#### DATASET:
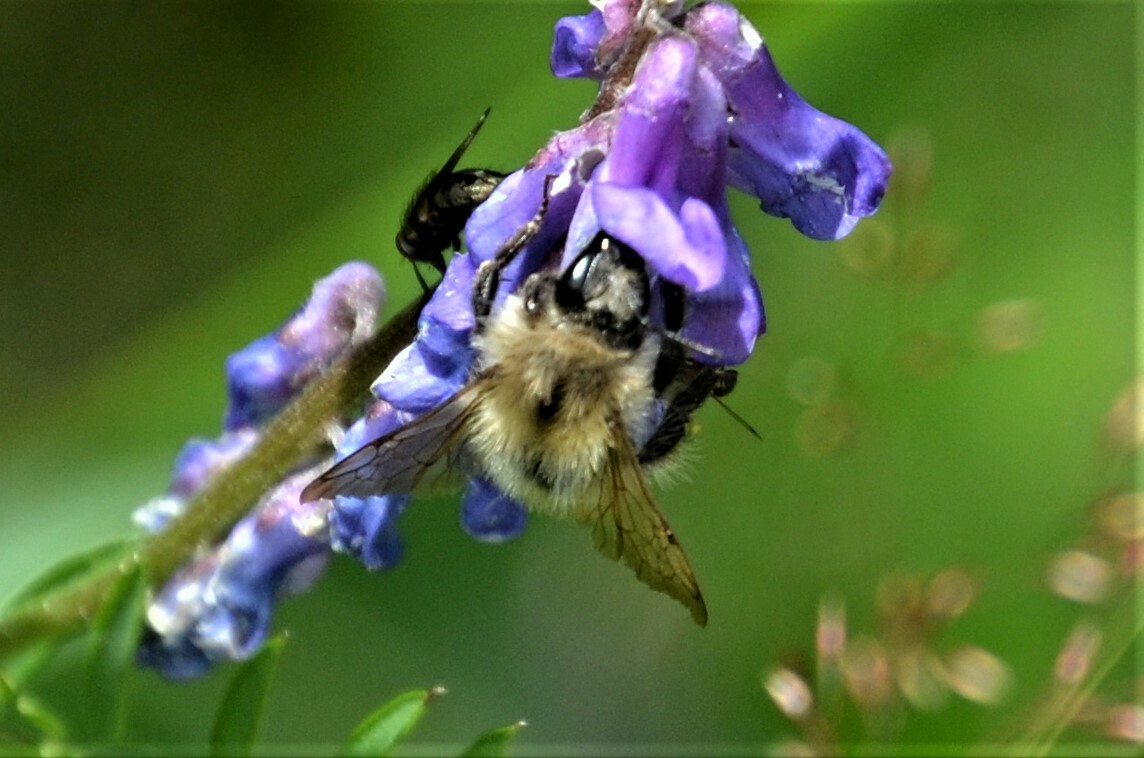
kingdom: Animalia
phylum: Arthropoda
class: Insecta
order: Hymenoptera
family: Apidae
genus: Bombus
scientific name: Bombus pascuorum
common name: Common carder bee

#### GIVEN TASK:
Can you express all the rows above as a two-column CSV with the headers input and output, one line per row? Put each row's text and its answer in their own quoted fields with line breaks turned into spaces, and leave the pictures out.

#### SOLVED PROBLEM:
input,output
"kingdom:","Animalia"
"phylum:","Arthropoda"
"class:","Insecta"
"order:","Hymenoptera"
"family:","Apidae"
"genus:","Bombus"
"scientific name:","Bombus pascuorum"
"common name:","Common carder bee"